§ Mr. Woodburn
asked the Minister of Agriculture, Fisheries and Food what is the average price per pound of beef of similar description in the retail shops of Scotland and England, respectively; and what is the reason for the relatively higher price in Scotland.
§ Mr. Peart:
I regret that there are no official statistics on which a reply could be based; it would in any case be extremely difficult to make meaningful comparisons of average retail beef prices in England and Scotland. Allowance has to be made for differences in cutting practice not themselves uniform in either country, and there are considerable variations between individual shops in quality and trimming, in the local demand for and therefore the relative prices of various cuts, and in the credit and delivery services provided.

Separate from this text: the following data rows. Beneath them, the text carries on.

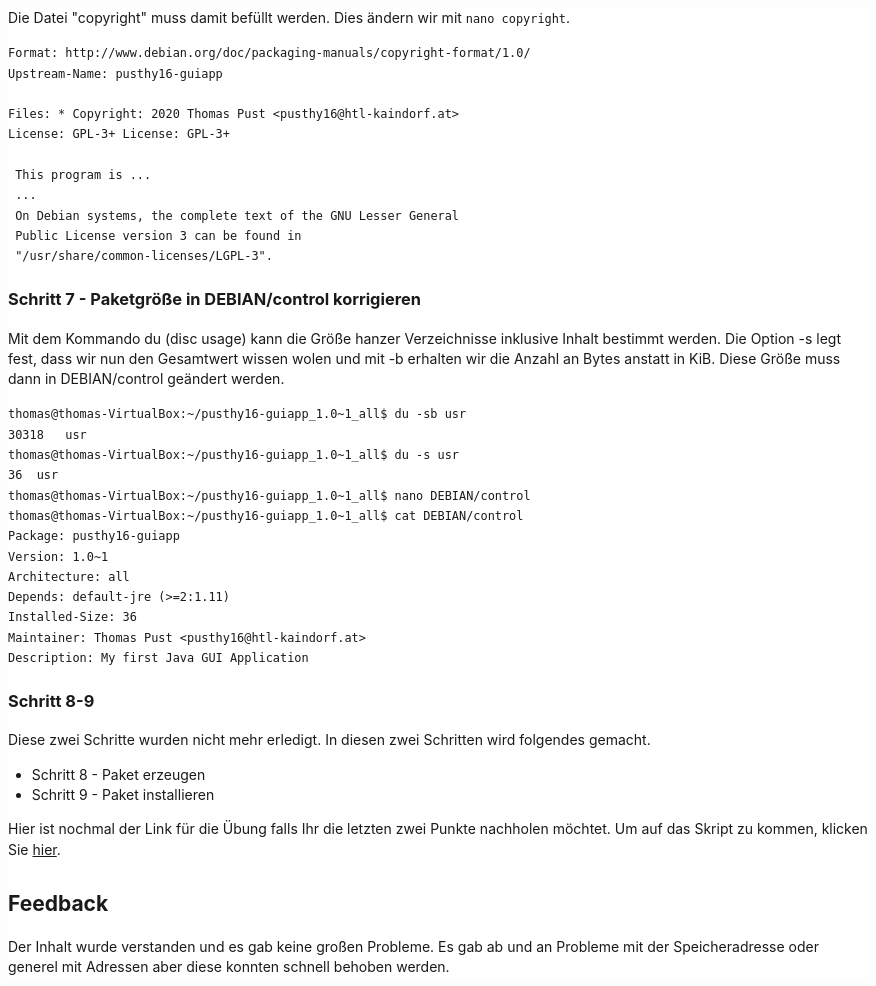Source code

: 
Die Datei "copyright" muss damit befüllt werden. Dies ändern wir mit ```nano copyright```.
```
Format: http://www.debian.org/doc/packaging-manuals/copyright-format/1.0/ 
Upstream-Name: pusthy16-guiapp 

Files: * Copyright: 2020 Thomas Pust <pusthy16@htl-kaindorf.at> 
License: GPL-3+ License: GPL-3+

 This program is ...
 ...
 On Debian systems, the complete text of the GNU Lesser General
 Public License version 3 can be found in
 "/usr/share/common-licenses/LGPL-3".
```

### Schritt 7 - Paketgröße in DEBIAN/control korrigieren
Mit dem Kommando du (disc usage) kann die Größe hanzer Verzeichnisse inklusive Inhalt bestimmt werden. Die Option -s legt fest, dass wir nun den Gesamtwert wissen wolen und mit -b erhalten wir die Anzahl an Bytes anstatt in KiB.
Diese Größe muss dann in DEBIAN/control geändert werden.
```
thomas@thomas-VirtualBox:~/pusthy16-guiapp_1.0~1_all$ du -sb usr
30318	usr
thomas@thomas-VirtualBox:~/pusthy16-guiapp_1.0~1_all$ du -s usr
36	usr
thomas@thomas-VirtualBox:~/pusthy16-guiapp_1.0~1_all$ nano DEBIAN/control
thomas@thomas-VirtualBox:~/pusthy16-guiapp_1.0~1_all$ cat DEBIAN/control
Package: pusthy16-guiapp
Version: 1.0~1 
Architecture: all 
Depends: default-jre (>=2:1.11) 
Installed-Size: 36
Maintainer: Thomas Pust <pusthy16@htl-kaindorf.at>
Description: My first Java GUI Application
```

### Schritt 8-9
Diese zwei Schritte wurden nicht mehr erledigt.
In diesen zwei Schritten wird folgendes gemacht.
*  Schritt 8 - Paket erzeugen
*  Schritt 9 - Paket installieren

Hier ist nochmal der Link für die Übung falls Ihr die letzten zwei Punkte nachholen möchtet.
Um auf das Skript zu kommen, klicken Sie [hier](https://lms.at/dotlrn/classes/informatik/610437.3AHME_LA1SX.19_20/xolrn/9F2714A93B69A.symlink?resource_id=0-420357452&m=view#473068402).


## Feedback
Der Inhalt wurde verstanden und es gab keine großen Probleme.
Es gab ab und an Probleme mit der Speicheradresse oder generel mit Adressen aber diese konnten schnell behoben werden.

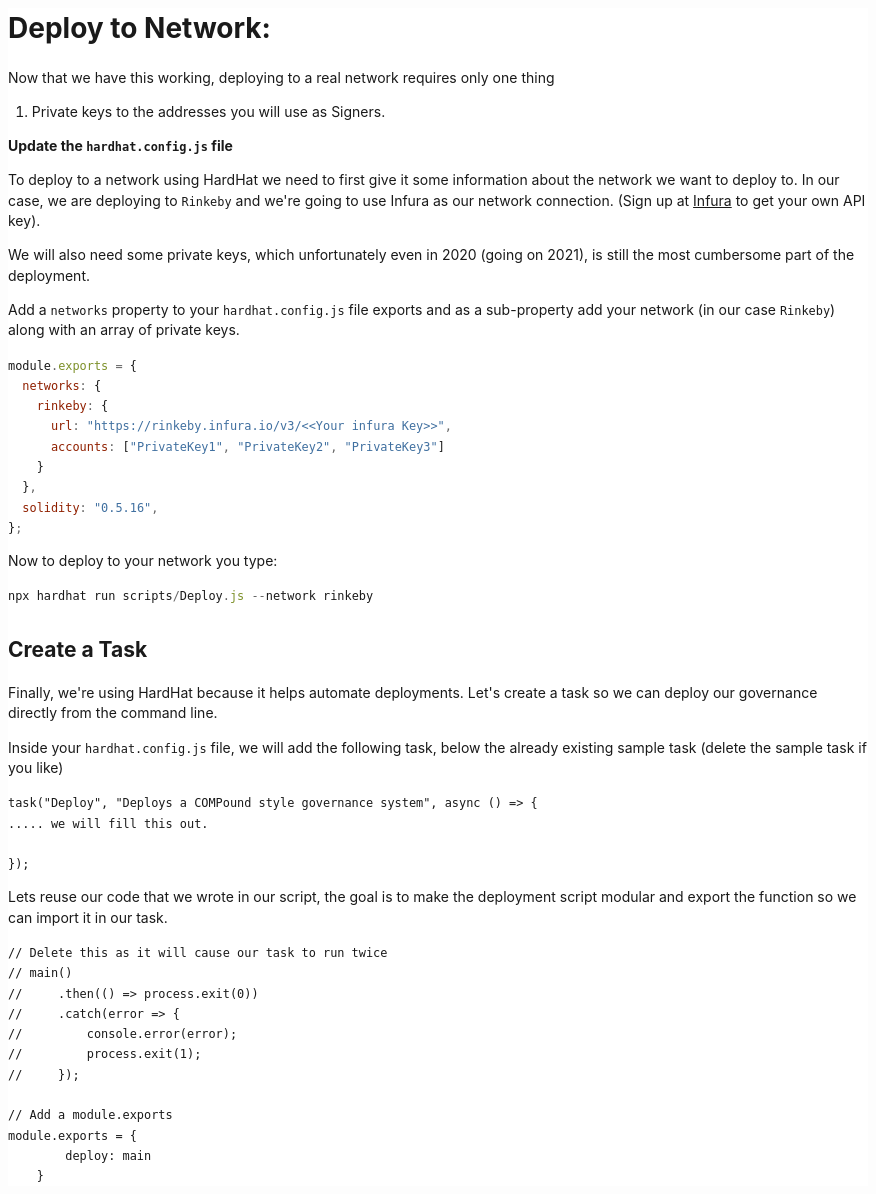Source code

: 
# Deploy to Network:

Now that we have this working, deploying to a real network requires only one thing

1. Private keys to the addresses you will use as Signers. 

**Update the `hardhat.config.js` file**

To deploy to a network using HardHat we need to first give it some information about the network we want to deploy to. In our case, we are deploying to `Rinkeby` and we're going to use Infura as our network connection. (Sign up at [Infura](https://infura.io/) to get your own API key).

We will also need some private keys, which unfortunately even in 2020 (going on 2021), is still the most cumbersome part of the deployment. 

Add a `networks` property to your  `hardhat.config.js` file exports and as a sub-property add your network (in our case `Rinkeby`) along with an array of private keys.

```jsx
module.exports = {
  networks: {
    rinkeby: {
      url: "https://rinkeby.infura.io/v3/<<Your infura Key>>",
      accounts: ["PrivateKey1", "PrivateKey2", "PrivateKey3"]
    }
  },
  solidity: "0.5.16",
};
```

Now to deploy to your network you type: 

```jsx
npx hardhat run scripts/Deploy.js --network rinkeby
```

## **Create a Task**

Finally, we're using HardHat because it helps automate deployments. Let's create a task so we can deploy our governance directly from the command line. 

Inside your `hardhat.config.js` file, we will add the following task, below the already existing sample task (delete the sample task if you like) 

```markdown
task("Deploy", "Deploys a COMPound style governance system", async () => {
..... we will fill this out.

});
```

Lets reuse our code that we wrote in our script, the goal is to make the deployment script modular and export the function so we can import it in our task. 

```markdown
// Delete this as it will cause our task to run twice
// main()
//     .then(() => process.exit(0))
//     .catch(error => {
//         console.error(error);
//         process.exit(1);
//     });

// Add a module.exports 
module.exports = {
        deploy: main
    }
```
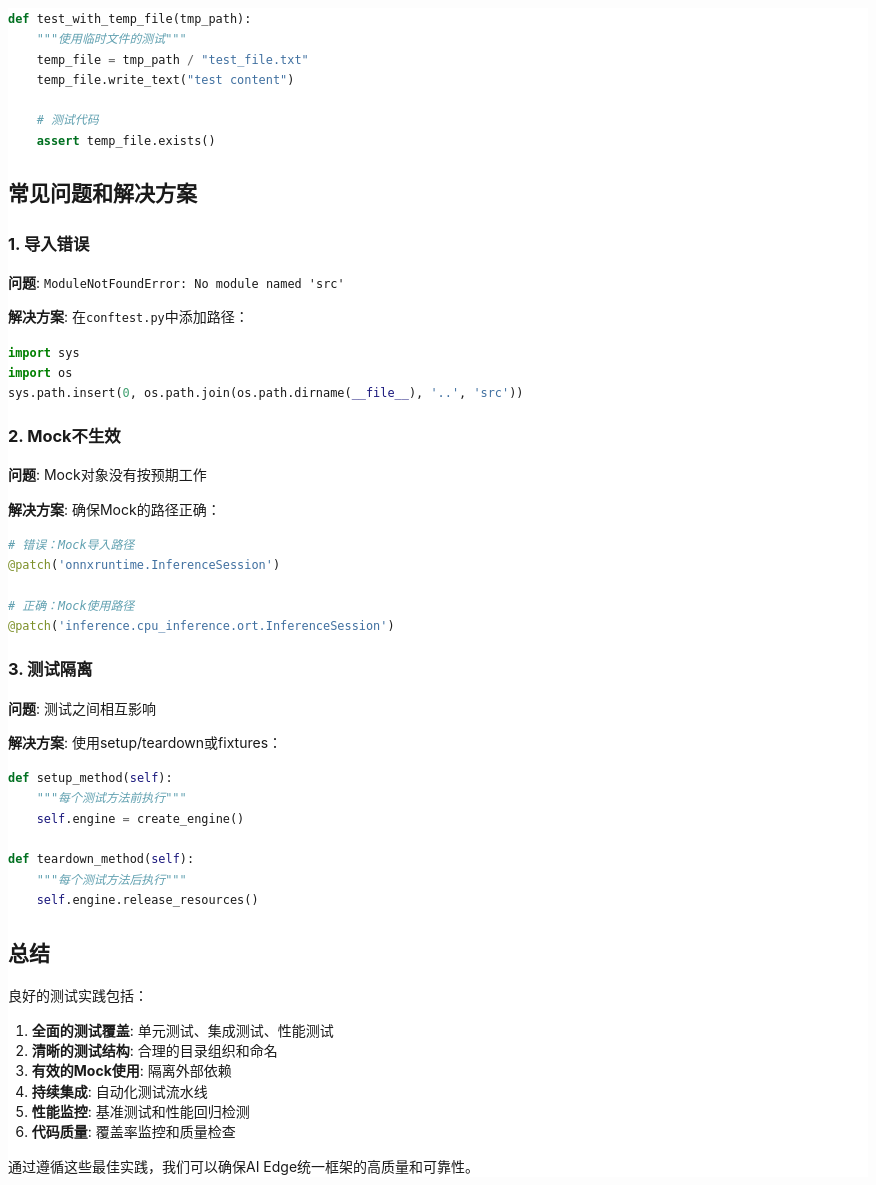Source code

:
 ```python
def test_with_temp_file(tmp_path):
    """使用临时文件的测试"""
    temp_file = tmp_path / "test_file.txt"
    temp_file.write_text("test content")
    
    # 测试代码
    assert temp_file.exists()
```

## 常见问题和解决方案

### 1. 导入错误

**问题**: `ModuleNotFoundError: No module named 'src'`

**解决方案**: 在`conftest.py`中添加路径：
```python
import sys
import os
sys.path.insert(0, os.path.join(os.path.dirname(__file__), '..', 'src'))
```

### 2. Mock不生效

**问题**: Mock对象没有按预期工作

**解决方案**: 确保Mock的路径正确：
```python
# 错误：Mock导入路径
@patch('onnxruntime.InferenceSession')

# 正确：Mock使用路径
@patch('inference.cpu_inference.ort.InferenceSession')
```

### 3. 测试隔离

**问题**: 测试之间相互影响

**解决方案**: 使用setup/teardown或fixtures：
```python
def setup_method(self):
    """每个测试方法前执行"""
    self.engine = create_engine()

def teardown_method(self):
    """每个测试方法后执行"""
    self.engine.release_resources()
```

## 总结

良好的测试实践包括：

1. **全面的测试覆盖**: 单元测试、集成测试、性能测试
2. **清晰的测试结构**: 合理的目录组织和命名
3. **有效的Mock使用**: 隔离外部依赖
4. **持续集成**: 自动化测试流水线
5. **性能监控**: 基准测试和性能回归检测
6. **代码质量**: 覆盖率监控和质量检查

通过遵循这些最佳实践，我们可以确保AI Edge统一框架的高质量和可靠性。 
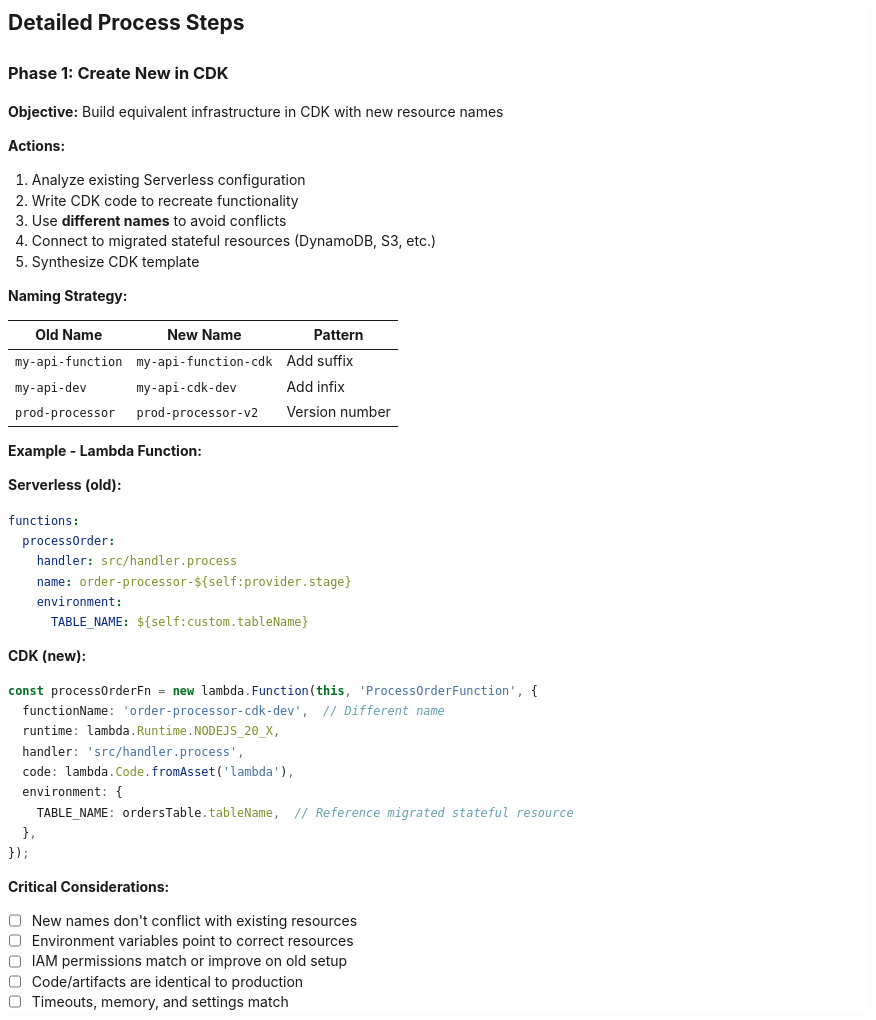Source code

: 
## Detailed Process Steps

### Phase 1: Create New in CDK

**Objective:** Build equivalent infrastructure in CDK with new resource names

**Actions:**
1. Analyze existing Serverless configuration
2. Write CDK code to recreate functionality
3. Use **different names** to avoid conflicts
4. Connect to migrated stateful resources (DynamoDB, S3, etc.)
5. Synthesize CDK template

**Naming Strategy:**

| Old Name | New Name | Pattern |
|----------|----------|---------|
| `my-api-function` | `my-api-function-cdk` | Add suffix |
| `my-api-dev` | `my-api-cdk-dev` | Add infix |
| `prod-processor` | `prod-processor-v2` | Version number |

**Example - Lambda Function:**

**Serverless (old):**
```yaml
functions:
  processOrder:
    handler: src/handler.process
    name: order-processor-${self:provider.stage}
    environment:
      TABLE_NAME: ${self:custom.tableName}
```

**CDK (new):**
```typescript
const processOrderFn = new lambda.Function(this, 'ProcessOrderFunction', {
  functionName: 'order-processor-cdk-dev',  // Different name
  runtime: lambda.Runtime.NODEJS_20_X,
  handler: 'src/handler.process',
  code: lambda.Code.fromAsset('lambda'),
  environment: {
    TABLE_NAME: ordersTable.tableName,  // Reference migrated stateful resource
  },
});
```

**Critical Considerations:**
- [ ] New names don't conflict with existing resources
- [ ] Environment variables point to correct resources
- [ ] IAM permissions match or improve on old setup
- [ ] Code/artifacts are identical to production
- [ ] Timeouts, memory, and settings match
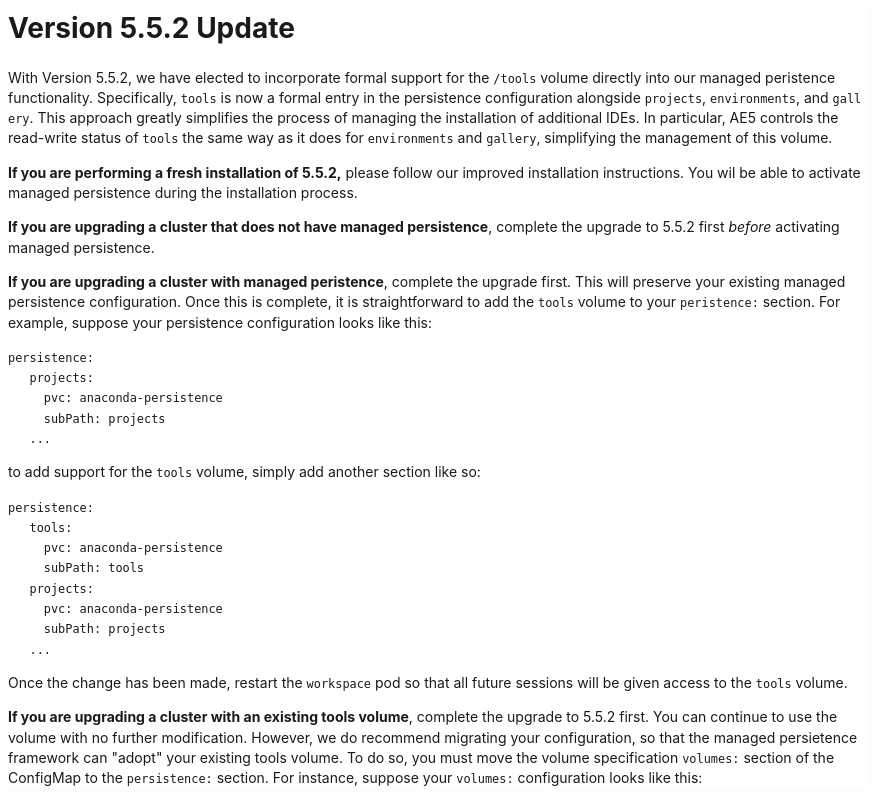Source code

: # Version 5.5.2 Update

With Version 5.5.2, we have elected to incorporate formal support
for the `/tools` volume directly into our managed peristence 
functionality. Specifically, `tools` is now a formal entry in the
persistence configuration alongside `projects`, `environments`, and
`gallery`. This approach greatly simplifies the process of managing
the installation of additional IDEs. In particular, AE5 controls the
read-write status of `tools` the same way as it does for `environments`
and `gallery`, simplifying the management of this volume.

**If you are performing a fresh installation of 5.5.2,**
please follow our improved installation instructions. You wil be able
to activate managed persistence during the installation process.

**If you are upgrading a cluster that does not have
managed persistence**, complete the upgrade to 5.5.2 first *before*
activating managed persistence.

**If you are upgrading a cluster with managed peristence**,
complete the upgrade first. This will preserve your existing managed
persistence configuration. Once this is complete, it is straightforward
to add the `tools` volume to your `peristence:` section. For example,
suppose your persistence configuration looks like this:

```
persistence:
   projects:
     pvc: anaconda-persistence
     subPath: projects
   ...
```

to add support for the `tools` volume, simply add another section like so:

```
persistence:
   tools:
     pvc: anaconda-persistence
     subPath: tools
   projects:
     pvc: anaconda-persistence
     subPath: projects
   ...
```

Once the change has been made, restart the `workspace` pod so that
all future sessions will be given access to the `tools` volume.

**If you are upgrading a cluster with an existing tools volume**,
complete the upgrade to 5.5.2 first. You can continue to use the volume
with no further modification. However, we do recommend migrating your
configuration, so that the managed persietence framework can "adopt"
your existing tools volume. To do so, you must move the volume specification
`volumes:` section of the ConfigMap to the `persistence:` section.
For instance, suppose your `volumes:` configuration looks like this:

I should, however, expect retail prices in Scotland to be affected by the generally higher level of fat cattle prices. Recently, for example, the average for certified cattle has been some 5 per cent. higher in Scotland than in England and Wales.
§ Mr. William Hamilton
asked the Minister of Agriculture, Fisheries and Food if his attention has been drawn to the increased meat prices in Scotland; and if he will inquire into the reasons for such increases.
§ Mr. Peart:
There have been substantial increases since October in fatstock and wholesale prices, partly seasonal and partly because foot-and-mouth disease restrictions have made distribution of home-killed meat more difficult and expensive. Retail prices have been affected to the extent that individual traders, whether in Scotland or elsewhere, have not found it possible to absorb those additional costs.